• _Textauszug_:
= = = =
Aus allen Richtungen eilen junge Leute in die große Halle, stürmen fast schon
durch mich hindurch. Da erblicke ich auch schon mein Opfer: langsam schlürfend
bewegt er sich die Treppen empor, in der einen Hand eine Brotzeittüte. Sein
Kopf bewegt sich im Takt zu einem Beat aus den schwarzen Kopfhörern vor und
zurück. Diese Ruhe, die dieser Student ausstrahlt inmitten all der Hektik, sie
macht ihn mir auf Anhieb sympathisch. Schnell merke ich allerdings, dass er
einen bestimmten Grund hat, sich so viel Zeit zu lassen: er muss in keine
Vorlesung eilen. Als er die Mitte der Eingangshalle erreicht, kramt er einen
Tabakbeutel hervor und beginnt, sich eine zu drehen. Sackgasse.
Mit dieser Person lässt es sich wohl wunderbar über Entschleunigung
philosophieren, ich selbst muss jetzt aber weiter.

Schon sehe
ich zwei jüngere Studentinnen mit prall gefüllten Hugendubel-Jutebeuteln die
Treppen hochlaufen und folge ihnen. Literaturwissenschaft vielleicht oder
Romanistik, denke ich mir freudig. Bis die beiden die Tür zum halb gefüllten Hörsaal
öffnen. Ich folge ihnen und plötzlich bin ich ganz umringt von diesen
Gesetzestexten, von denen ich seit der Oberstufe größtmöglichen Abstand zu
halten pflegte.

Ich setze
mich in eine der hinteren Reihen und krame Block und Stift hervor. Jetzt bin
ich wohl doch zu spät gekommen. Vorne spricht bereits der Dozent. Der rollt jedes
seiner Rs rollt und wirkt erstaunlich jung für einen Professor. Auf der Tafel
stehen bereits jene Abkürzungen und Zahlen, die mir schon immer unheimlich
waren: „Art. 24 GG“, soviel verstehe ich auch noch. „Die Bundesrepublik und die
europäische Union“ ist der Titel der Powerpoint-Präsentation, was mich aufatmen
lässt. Meine Angst, innerhalb der nächsten eineinhalb Stunden unter einem Berg
von Paragraphen, Verordnungen und Vertragserfüllungsbürgschaften zu  versinken, sinkt gewaltig.
= = = =
• _Ziel_: Nenne alle Dinge aus dem Textauszug, unter deren Berg die erzählende Person in den nächsten eineinhalb Stunden zu versinken fürchtet. Die Zeilen werden hierfür nicht gebraucht.

• _Datenteil_:
= = = =
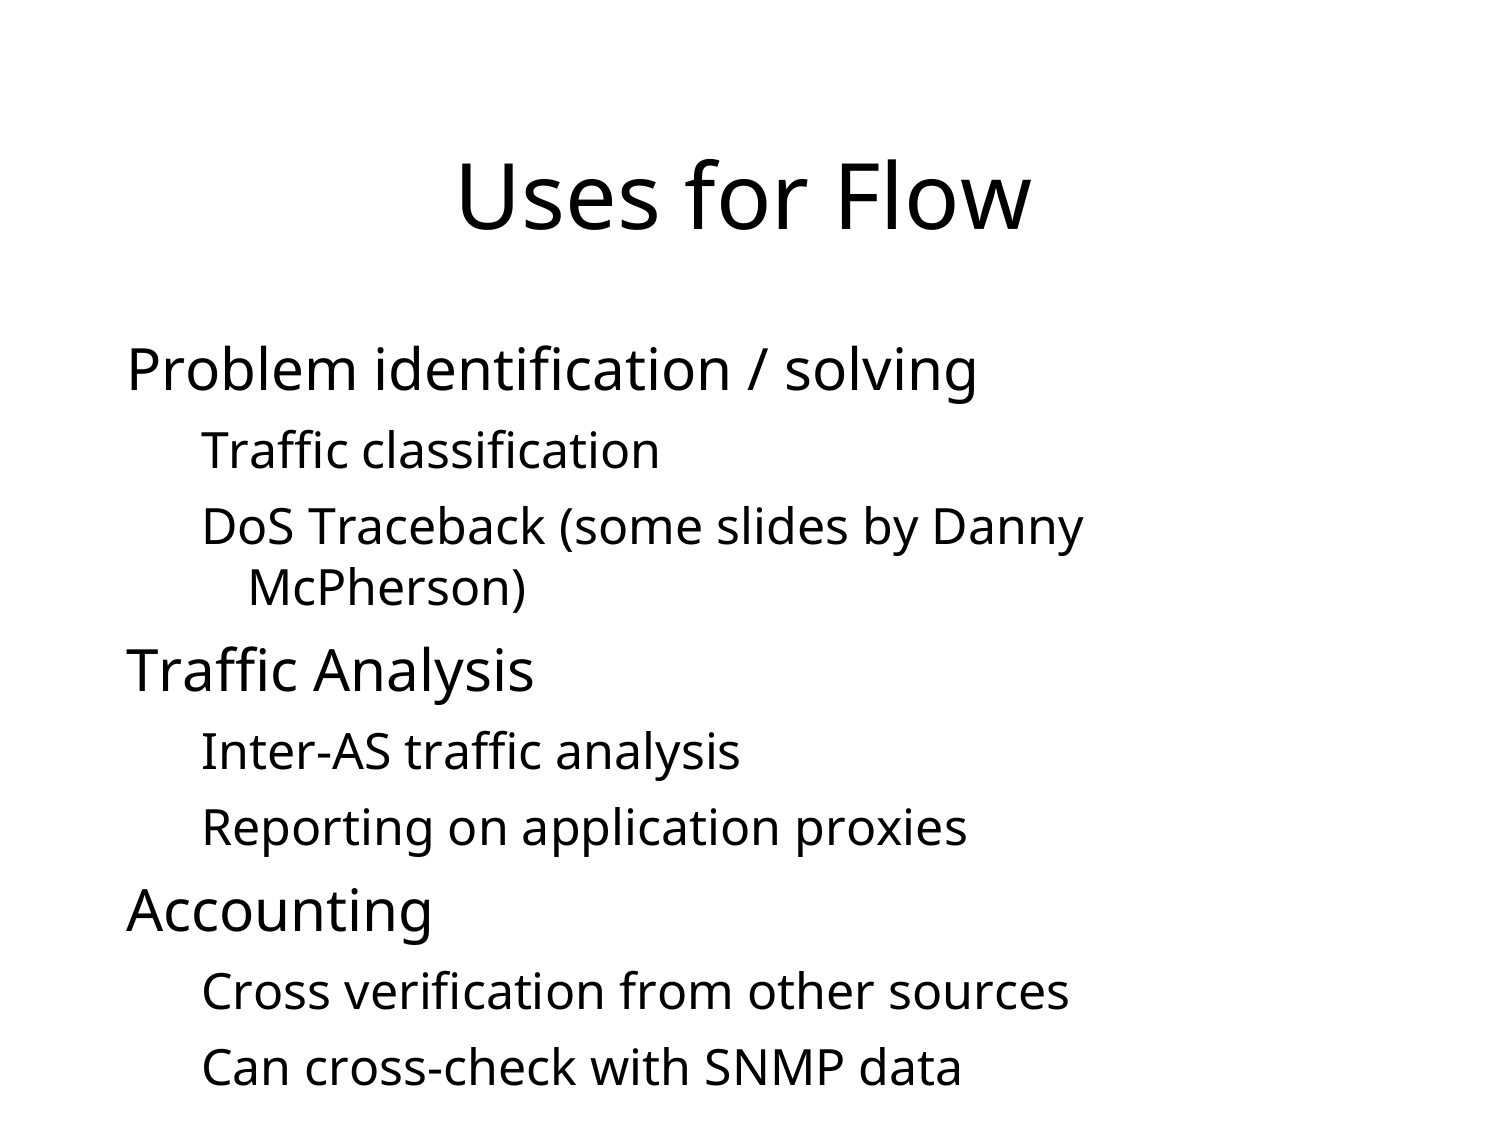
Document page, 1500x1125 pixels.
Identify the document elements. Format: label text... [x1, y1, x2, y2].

list Problem identification / solving Traffic classification DoS Traceback (some slides by Danny McPherson)‏ Traffic Analysis Inter-AS traffic analysis Reporting on application proxies Accounting Cross verification from other sources Can cross-check with SNMP data [112, 324, 1388, 1030]
title Uses for Flow [112, 62, 1388, 324]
= = = =
• _Die Antwort_: Paragraphen, Verordnungen und Vertragserfüllungsbürgschaften